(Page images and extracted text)

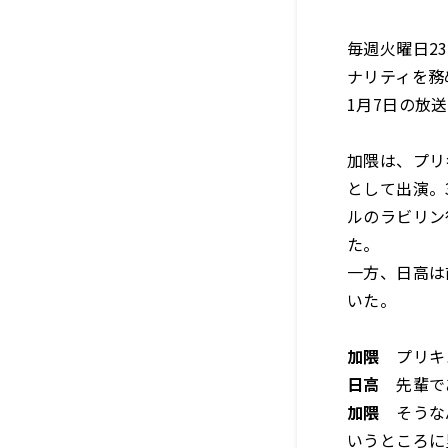
毎週火曜日2
ナリティを務
1月7日の放
加隈は、プリ
として出演。
ルのラビリン
た。
一方、日高は
いた。
加隈
プリキ
日高
先輩であ
加隈
そうなん
いうところに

§ EXERCISE DIRECTIONS
Could each line of the data be written out exactly, with no pictures included?

§ ANSWER BOX
毎週火曜日2
ナリティを務
1月7日の放
加隈は、プリ
として出演。
ルのラビリン
た。
一方、日高は
いた。
加隈
プリキ
日高
先輩であ
加隈
そうなん
いうところに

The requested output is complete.